ELVIS
by Gayle Compton
Elvis
The whole world’s gone crazy!
Gone hog wild over Elvis Presley and that
old sinful rock and roll!
Daddy slams his big coal miner’s fist
on the supper table
sloshing red rot Krogers Spotlight coffee
all over Mother’s new white table cloth
priced at a dollar but knocked down
to a quarter
at the Abundant Tithings True Gospel Church
of the Heaven Bound
rummage sale mouth of Doc Bill.
The world’s gone crazy
and the baby lets go of the titty,
bawling and showing his gums
over this Elvis thing.
Get it on your mind!
That old Elvis singing about a hound dog,
shaking that leg
and girls screaming and passing out
like a bunch of Pentecostals
slain in the spirit.
A truck driver from Mississippi
in a jailbird suit,
shaking that leg, curling that lip,
just wants to be your Teddy bear.
Teddy bear my Virgie, Kentucky, hind end!
The world’s gone crazy, the world’s
“all shook up.”
The cat runs under the bed, the dog
crawls under the porch.
If I weren’t a god-fearing, blood-bought,
born again Christian
I’d ask the Lord to paralyze that left leg
stiffer than a fence post.
Mark my words, the End is near.
The old horny-headed devil is on the loose,
wearing blue suede shoes
and driving a pink Cadillac.
Pour me another cup of that coffee, Avalene,
and turn on the radio.
I’ll show you what I mean.
Cold Cocked
Ungroomed and randy Apollo stud,
Mott Blackburn, shucked down, drawers on a limb,
takes his Sunday bath in the silt-fed creek
by the washing plant (Apache No. 5).
Shakes his old whatchamacallit (penis erectus)
at good women on the way to church:
bunned and bee-hived Old Regular Baptists, foot-washing Freewills
and Holy Ghost-filled Pentecostals
turning one by one into pillars of salt.
Where the road forks at the Jot’m Down
he lives to stalk the dog-muzzled, blue-assed baboon
(papio ursivus) through the chin-high broom sage–
never missing a shot–
save for the errant Remington long rife, copper-coated hollow point
that got Minis Calhoun in the forks of his galluses
in the hot August noon.
One hour past the dayshift whistle,
Mott Blackburn, barefoot and shirtless
robs the motor barn
of 10 gallons of high-gloss, heavy-duty, Joy orange paint;
Puts twelve coats on his Corvair and two on his cow
(dyspeptic domesticated bovine)
with a four-inch brush,
gloved and booted in the night sweat, moth swarm, cusp of new moon.

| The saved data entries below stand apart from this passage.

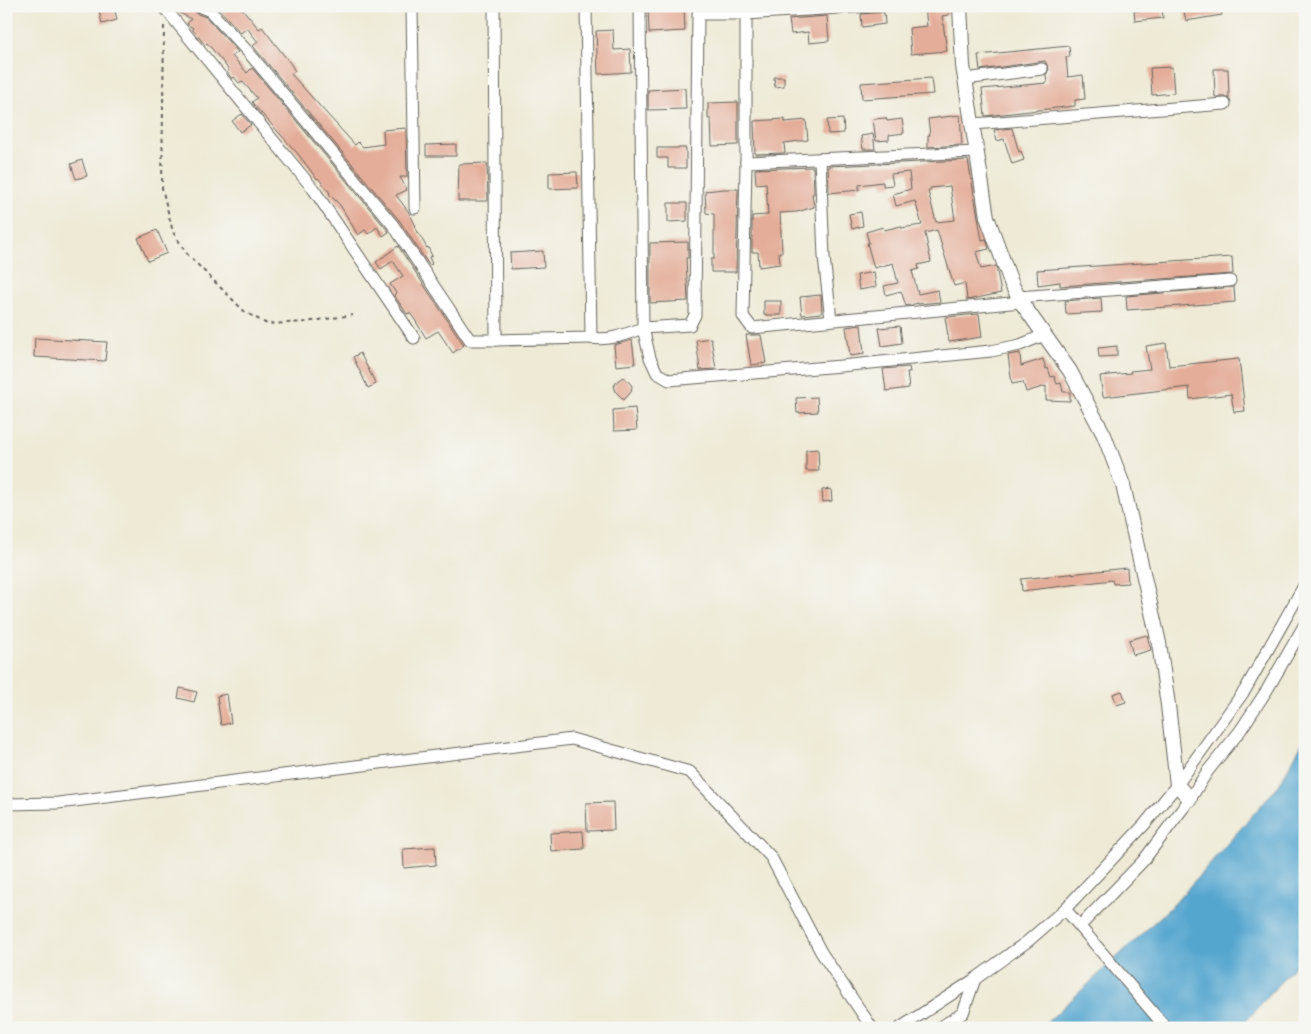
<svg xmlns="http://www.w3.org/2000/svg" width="1311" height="1034" font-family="Mali,sans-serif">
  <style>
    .water { fill: #55a6cf; stroke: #386176 }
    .building { fill: #e4ad99; fill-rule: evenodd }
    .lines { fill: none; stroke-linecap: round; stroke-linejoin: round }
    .minor-casing { stroke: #66645d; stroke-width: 13 }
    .tertiary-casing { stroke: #66645d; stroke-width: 16 }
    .path { stroke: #66645d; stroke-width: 2; stroke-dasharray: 4 4; stroke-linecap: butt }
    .minor { stroke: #fff; stroke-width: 11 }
    .tertiary { stroke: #fff; stroke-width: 14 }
  </style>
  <rect width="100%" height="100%" fill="#f6f6f2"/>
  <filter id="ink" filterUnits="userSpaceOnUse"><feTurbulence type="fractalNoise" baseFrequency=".02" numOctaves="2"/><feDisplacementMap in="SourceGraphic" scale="10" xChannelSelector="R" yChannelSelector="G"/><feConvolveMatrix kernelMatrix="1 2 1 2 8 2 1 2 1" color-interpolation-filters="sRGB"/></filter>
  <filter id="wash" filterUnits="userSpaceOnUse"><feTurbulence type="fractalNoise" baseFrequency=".0096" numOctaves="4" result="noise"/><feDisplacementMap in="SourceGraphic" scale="20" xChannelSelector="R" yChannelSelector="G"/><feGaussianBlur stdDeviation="1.12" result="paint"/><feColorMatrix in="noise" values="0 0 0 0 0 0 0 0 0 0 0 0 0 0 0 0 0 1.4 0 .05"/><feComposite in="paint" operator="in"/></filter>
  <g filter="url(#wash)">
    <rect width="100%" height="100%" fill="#eeead6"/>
    <path class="water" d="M1305,738V954L1240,1028H1041L1175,903L1279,785Z"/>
    <g id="blocks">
      <g class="building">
        <path d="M98,6H114L117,20L102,24Z"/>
        <path d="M173,6H191L195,13L206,17L238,52L232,56L247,73L252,68L389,232L383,236L377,227L368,234L365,230L358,235L340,205L329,194L330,193L318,178L317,179L298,154L254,105L252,102L257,98L242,81L239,83L234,77L232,79L227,72L229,70L222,61L207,43L205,45L192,29L193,28L187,24L191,19L178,12Z"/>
        <path d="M216,6H240L259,29L262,27L290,63L295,71L291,74L355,145L358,142L363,147L384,144L383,130L406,128L407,177H400L407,190L396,195L408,211L416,226L415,227L427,248L428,247L432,256L429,257L432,264L429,265L399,220L253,46L258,42L247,28L241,33Z"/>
        <path d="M648,6H684L685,31L649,33Z"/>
        <path d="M925,6H948L949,15L942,16L947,51L911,54L909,28L927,26Z"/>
        <path d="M1183,6H1220L1222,15L1186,21Z"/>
        <path d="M1162,8L1163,18L1135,21L1134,11Z"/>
        <path d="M884,12L885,24L862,27L861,14Z"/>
        <path d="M827,16L829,41L809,43L808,32L791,34L789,19Z"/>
        <path d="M613,30L614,50L630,49L631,72L598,74L596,31Z"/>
        <path d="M1069,46L1070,57H1066L1068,77L1083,75L1085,99L1075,100V106L985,116L982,89L1047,83L1046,75L1049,69L1045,61L980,70L978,55Z"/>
        <path d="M1172,67L1174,93L1152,95L1150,68Z"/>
        <path d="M1214,69H1228L1229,98L1225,97H1215Z"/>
        <path d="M774,77H784V86L775,87Z"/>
        <path d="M931,78L933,94L862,99L861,83Z"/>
        <path d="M685,88L686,109L648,110V90Z"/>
        <path d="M738,102V145L712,146L711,119H708V103Z"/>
        <path d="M242,114L251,125L240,132L232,121Z"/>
        <path d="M960,115L962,145L928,147V135H930L928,119Z"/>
        <path d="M886,118L887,121L902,119L904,133L889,135V140L876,141L873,119Z"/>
        <path d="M785,119V122L806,120L808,140L784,143L785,153L755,154L754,121Z"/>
        <path d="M843,119L844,133L828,134L827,120Z"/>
        <path d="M1012,128L1019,152L1021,151L1024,160L1012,164L1004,139L997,141L994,130Z"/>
        <path d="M873,134L875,149H863L861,136Z"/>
        <path d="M456,144V156H426V145Z"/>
        <path d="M657,148H686V168H668V158H657Z"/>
        <path d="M82,160L87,176L76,179L71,164Z"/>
        <path d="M968,160L982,240L986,239L989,249L976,252L981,269L996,266L1001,293L967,300L965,283L954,286L937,230L925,233L931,262L918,265L919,269L912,271L918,294L938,290L940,302L918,304V303L906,306L901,291L886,295L884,286L898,283L893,263L874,268L867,243H869L866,232L883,227L884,230L901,226V228L922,225L915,201L896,206L893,194L911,189L909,172L891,174L893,185L883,186V182L859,185V190L829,193L828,166ZM950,186L955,220L936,222L928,191H930V188Z"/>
        <path d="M487,163L488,201H458L459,164Z"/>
        <path d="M813,167L814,194H812L814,207L797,212L780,213L782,252H779L780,264L759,267L758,252H752V216L768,215L766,183L756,184L755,169Z"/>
        <path d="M577,172L578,188L549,189V173Z"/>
        <path d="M724,189H738L736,272H711V259H714V214L706,213L705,191Z"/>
        <path d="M668,203H687V221L668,222Z"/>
        <path d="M861,212L863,226L852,229L849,214Z"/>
        <path d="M157,230L167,253L148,261L138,238Z"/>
        <path d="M688,242V258H686L688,301L650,303V243Z"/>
        <path d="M398,246L464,345L453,353L438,331L426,338L415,320L410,313L407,314L394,295L396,293L390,284L403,276L393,261L381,269L376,262Z"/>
        <path d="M543,251L544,267L511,269L510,253Z"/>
        <path d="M1232,257L1233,274L1060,286V282L1038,285L1037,270Z"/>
        <path d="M874,272L876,287L859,290L857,275Z"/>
        <path d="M1234,287L1235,302L1127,310L1126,296Z"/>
        <path d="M821,295L822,313L802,315L800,297Z"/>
        <path d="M1101,298L1102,312L1066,314L1065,301Z"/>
        <rect x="764" y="301" width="17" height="14"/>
        <path d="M979,314L982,337L949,342L945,317Z"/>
        <path d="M861,325L864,354L850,356L846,327Z"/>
        <path d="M900,326L902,343L882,346L879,328Z"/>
        <path d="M746,335H761L766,363L751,365Z"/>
        <path d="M35,338L107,342L105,361L34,357Z"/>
        <path d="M711,338L716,369L700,370L696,340Z"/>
        <path d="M632,340L635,364L616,366L614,345Z"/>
        <path d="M1166,343L1169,366L1239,359L1245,411L1234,412L1231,394L1190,399L1189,387L1103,397L1100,376L1131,373L1130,371L1150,369L1146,346Z"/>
        <path d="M1117,346V356L1099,357L1098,348Z"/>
        <path d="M360,353L376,384L368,388L353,357Z"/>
        <path d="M1020,353L1021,366L1043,359L1046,369L1048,368L1051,377L1054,376L1057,384L1061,383L1063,392H1070V401L1046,400V386L1026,392L1023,382L1012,384L1008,355Z"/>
        <path d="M909,367L910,372H907L909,388L886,391L883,369Z"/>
        <path d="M623,377L629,382L632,386L631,392L624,400L616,392L614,386L617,381Z"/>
        <path d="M817,397L818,412L797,413L796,398Z"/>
        <path d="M635,408L637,430L614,431L613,410Z"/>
        <path d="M818,449L819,471H806V450Z"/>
        <path d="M831,489L832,501L823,502L822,490Z"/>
        <path d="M1127,568L1128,583L1113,584L1112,580L1022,591L1021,579Z"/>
        <path d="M1147,635L1151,650L1133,655L1129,640Z"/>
        <path d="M180,688L197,692L194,702L178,698Z"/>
        <path d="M1122,691L1126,702L1117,705L1113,694Z"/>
        <path d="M227,694L231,723L221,725L217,696Z"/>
        <path d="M613,802L614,830L587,831L586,803Z"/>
        <path d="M583,831L584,849L551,851L550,833Z"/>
        <path d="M435,847L436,865L404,868L403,849Z"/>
      </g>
    </g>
  </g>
  <g filter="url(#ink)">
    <use href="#blocks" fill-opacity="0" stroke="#66645d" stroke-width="1"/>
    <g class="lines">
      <g class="minor-casing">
        <g id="minor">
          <path d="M163,6L314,190L414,338"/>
          <path d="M198,6L210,11L249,53L393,225L470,340H496"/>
          <path d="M412,6L415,208"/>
          <path d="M494,6L496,340L591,338L586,6"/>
          <path d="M640,6L643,328L690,325L695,315L698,14H746V162L743,316L752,328L1021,302"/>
          <path d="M746,14L870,6"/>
          <path d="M965,79L1042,69"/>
          <path d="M973,124L1225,104"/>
          <path d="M820,159L824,257L831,320"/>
          <path d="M746,162L977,152"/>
          <path d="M1018,297L1230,281"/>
          <path d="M591,338C610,341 626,334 643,328L650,358L657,373L669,380L841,366L991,351L1020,345L1044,335"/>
          <path d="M6,804L58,803L572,739L690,772L771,857L821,952L872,1028"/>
          <path d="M1065,909L1166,1028"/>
          <path d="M1080,926L1143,861L1190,799L1207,772L1240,731L1267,690L1305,624"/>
          <path d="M900,1028L975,979L1028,941L1065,909L1144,825L1177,785L1245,690L1305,584"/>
          <path d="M939,1028L963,1013L975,979"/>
        </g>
      </g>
      <g class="tertiary-casing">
        <path id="tertiary" d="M960,6L963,66L987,217L1012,285L1021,302L1070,371L1104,435L1123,485L1159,643L1168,705L1177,785L1190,799"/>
      </g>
      <g class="path">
        <path d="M164,26L162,188L173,232L187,254L245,312L267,324L306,322L353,315"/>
        <path d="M1293,1028L1305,1015"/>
      </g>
      <use href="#minor" class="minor"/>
      <use href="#tertiary" class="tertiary"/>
    </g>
  </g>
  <rect width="1311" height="1034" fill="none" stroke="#f6f6f2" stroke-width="25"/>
</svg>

Unable to sleep for the banjo-eyed bullfrogs (rana catesbeiana)
swinging from the curtains
and melon-headed moon men peeping through the window,
Mott rides herd on the fleet and flatulent
Two-toed sloth, Chawbacca, Baloo and Rudyard Kipling.

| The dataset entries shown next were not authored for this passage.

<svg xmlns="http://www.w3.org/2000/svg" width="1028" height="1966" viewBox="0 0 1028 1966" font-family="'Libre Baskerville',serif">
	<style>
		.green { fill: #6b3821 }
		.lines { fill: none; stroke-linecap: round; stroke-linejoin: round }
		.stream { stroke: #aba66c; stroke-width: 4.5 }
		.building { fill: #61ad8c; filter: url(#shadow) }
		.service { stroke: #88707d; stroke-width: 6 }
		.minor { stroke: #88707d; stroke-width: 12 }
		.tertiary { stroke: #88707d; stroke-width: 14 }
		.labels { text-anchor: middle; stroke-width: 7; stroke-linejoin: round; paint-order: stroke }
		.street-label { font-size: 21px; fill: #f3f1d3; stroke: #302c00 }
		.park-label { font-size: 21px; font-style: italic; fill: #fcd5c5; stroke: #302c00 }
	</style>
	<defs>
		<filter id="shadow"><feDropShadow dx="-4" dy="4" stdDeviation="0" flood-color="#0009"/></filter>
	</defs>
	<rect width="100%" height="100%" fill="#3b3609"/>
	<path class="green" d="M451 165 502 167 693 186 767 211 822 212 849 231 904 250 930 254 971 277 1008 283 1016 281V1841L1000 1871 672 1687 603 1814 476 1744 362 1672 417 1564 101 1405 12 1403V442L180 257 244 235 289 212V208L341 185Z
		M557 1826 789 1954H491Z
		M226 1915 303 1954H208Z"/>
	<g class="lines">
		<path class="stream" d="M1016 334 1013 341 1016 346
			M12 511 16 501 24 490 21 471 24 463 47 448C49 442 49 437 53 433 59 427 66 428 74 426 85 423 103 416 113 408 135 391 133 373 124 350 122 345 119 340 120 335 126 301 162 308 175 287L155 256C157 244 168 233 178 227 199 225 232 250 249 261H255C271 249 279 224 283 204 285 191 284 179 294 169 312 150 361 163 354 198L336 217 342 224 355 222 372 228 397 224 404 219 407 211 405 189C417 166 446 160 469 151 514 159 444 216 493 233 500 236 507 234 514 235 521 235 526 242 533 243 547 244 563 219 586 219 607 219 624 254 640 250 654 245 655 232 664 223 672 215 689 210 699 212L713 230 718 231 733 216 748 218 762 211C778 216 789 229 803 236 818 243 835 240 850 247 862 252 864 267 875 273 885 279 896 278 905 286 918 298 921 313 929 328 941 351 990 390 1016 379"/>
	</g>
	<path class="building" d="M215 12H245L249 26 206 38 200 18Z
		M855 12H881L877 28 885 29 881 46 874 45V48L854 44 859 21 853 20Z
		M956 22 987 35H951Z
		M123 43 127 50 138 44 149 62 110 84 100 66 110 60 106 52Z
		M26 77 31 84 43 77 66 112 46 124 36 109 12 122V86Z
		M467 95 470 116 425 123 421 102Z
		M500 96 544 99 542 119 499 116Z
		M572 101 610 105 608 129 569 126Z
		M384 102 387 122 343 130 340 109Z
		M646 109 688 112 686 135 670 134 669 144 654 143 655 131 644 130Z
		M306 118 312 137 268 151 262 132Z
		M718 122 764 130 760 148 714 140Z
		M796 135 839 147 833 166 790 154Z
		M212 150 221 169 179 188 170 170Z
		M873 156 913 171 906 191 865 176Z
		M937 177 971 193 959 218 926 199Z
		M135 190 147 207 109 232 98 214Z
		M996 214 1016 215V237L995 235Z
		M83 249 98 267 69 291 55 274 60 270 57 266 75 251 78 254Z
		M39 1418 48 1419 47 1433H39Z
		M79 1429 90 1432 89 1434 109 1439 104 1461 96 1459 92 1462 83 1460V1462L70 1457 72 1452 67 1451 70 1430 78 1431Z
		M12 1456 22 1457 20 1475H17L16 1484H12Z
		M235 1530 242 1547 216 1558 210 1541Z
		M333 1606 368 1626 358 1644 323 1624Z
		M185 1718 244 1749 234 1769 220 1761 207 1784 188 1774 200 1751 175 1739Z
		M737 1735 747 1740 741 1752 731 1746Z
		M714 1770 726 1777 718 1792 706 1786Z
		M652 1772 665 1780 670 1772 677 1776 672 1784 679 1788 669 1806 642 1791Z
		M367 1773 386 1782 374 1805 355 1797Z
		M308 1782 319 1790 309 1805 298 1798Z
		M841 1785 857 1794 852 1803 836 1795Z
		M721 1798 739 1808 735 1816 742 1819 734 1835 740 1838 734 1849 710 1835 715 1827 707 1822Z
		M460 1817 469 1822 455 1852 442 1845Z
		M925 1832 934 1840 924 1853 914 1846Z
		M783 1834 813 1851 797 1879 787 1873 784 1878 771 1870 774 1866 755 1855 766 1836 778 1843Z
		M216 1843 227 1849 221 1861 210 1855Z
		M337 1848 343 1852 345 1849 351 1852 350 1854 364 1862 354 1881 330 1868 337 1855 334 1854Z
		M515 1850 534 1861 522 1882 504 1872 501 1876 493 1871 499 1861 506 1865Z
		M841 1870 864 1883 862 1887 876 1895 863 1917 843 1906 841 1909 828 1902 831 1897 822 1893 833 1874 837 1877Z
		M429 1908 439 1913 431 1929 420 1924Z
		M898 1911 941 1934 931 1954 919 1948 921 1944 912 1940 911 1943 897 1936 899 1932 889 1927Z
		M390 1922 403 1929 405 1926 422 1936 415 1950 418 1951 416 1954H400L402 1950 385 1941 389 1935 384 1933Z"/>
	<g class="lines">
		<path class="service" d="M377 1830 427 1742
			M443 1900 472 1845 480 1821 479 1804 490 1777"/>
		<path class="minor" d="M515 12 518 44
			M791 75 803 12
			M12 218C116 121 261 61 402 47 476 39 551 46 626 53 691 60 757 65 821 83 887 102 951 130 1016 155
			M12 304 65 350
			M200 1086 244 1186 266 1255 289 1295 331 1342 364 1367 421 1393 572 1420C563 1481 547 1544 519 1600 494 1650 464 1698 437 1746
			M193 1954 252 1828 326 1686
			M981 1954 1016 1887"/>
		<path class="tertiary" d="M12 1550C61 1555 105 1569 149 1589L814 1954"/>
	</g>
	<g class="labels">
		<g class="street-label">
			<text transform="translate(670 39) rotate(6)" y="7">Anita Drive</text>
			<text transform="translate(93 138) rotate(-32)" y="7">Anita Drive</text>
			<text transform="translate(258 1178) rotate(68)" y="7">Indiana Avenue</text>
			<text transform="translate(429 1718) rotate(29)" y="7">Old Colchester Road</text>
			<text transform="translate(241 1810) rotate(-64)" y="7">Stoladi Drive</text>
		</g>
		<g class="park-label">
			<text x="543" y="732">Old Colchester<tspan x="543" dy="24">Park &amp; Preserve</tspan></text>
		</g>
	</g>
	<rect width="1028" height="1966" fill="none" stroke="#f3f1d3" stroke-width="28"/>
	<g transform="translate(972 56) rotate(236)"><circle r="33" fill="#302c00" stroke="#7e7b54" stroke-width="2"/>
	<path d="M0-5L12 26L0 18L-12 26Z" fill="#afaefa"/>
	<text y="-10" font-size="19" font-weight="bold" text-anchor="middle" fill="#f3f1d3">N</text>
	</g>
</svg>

Mott Blackburn, BA, MA, PhD, was a zoology professor
before his brother Caleb cold cocked him with a
ball-peen hammer in the hot August noon.
The Formosa
Some would call you a weed,
you whose seed was sown
by the “fowls of the air,”
O tree whose name is “Beautiful.”
It is a haughty mountain
that wears your Persian jewels,
a not so humble valley
that flaunts your pink and silken fans.
Behold!
From out of the wall of thundering earth,
out of the smoke that steals
your fragrant breath
the “slouching beast” has come.
Shall I rue this day, or gaze the ebbing hour
upon your fancy dress.
Should I curse the sun that sets too soon,
even before the twilight closing of your leaves.
Proud flower of summer,
you will come again.
In one hundred years your garlanded arms will hold
the bee, the finch and hummingbird.
O bright tree, be not late
to gladden these sorrowing hills.
About the Author:
Gayle Compton is a redneck hillbilly from Eastern Kentucky. His stories, poems and articles on the Appalachian experience have been published widely. Gayle lives with his wife Sharon near Pikeville, Kentucky, capitol of coal mining and internecine feuding.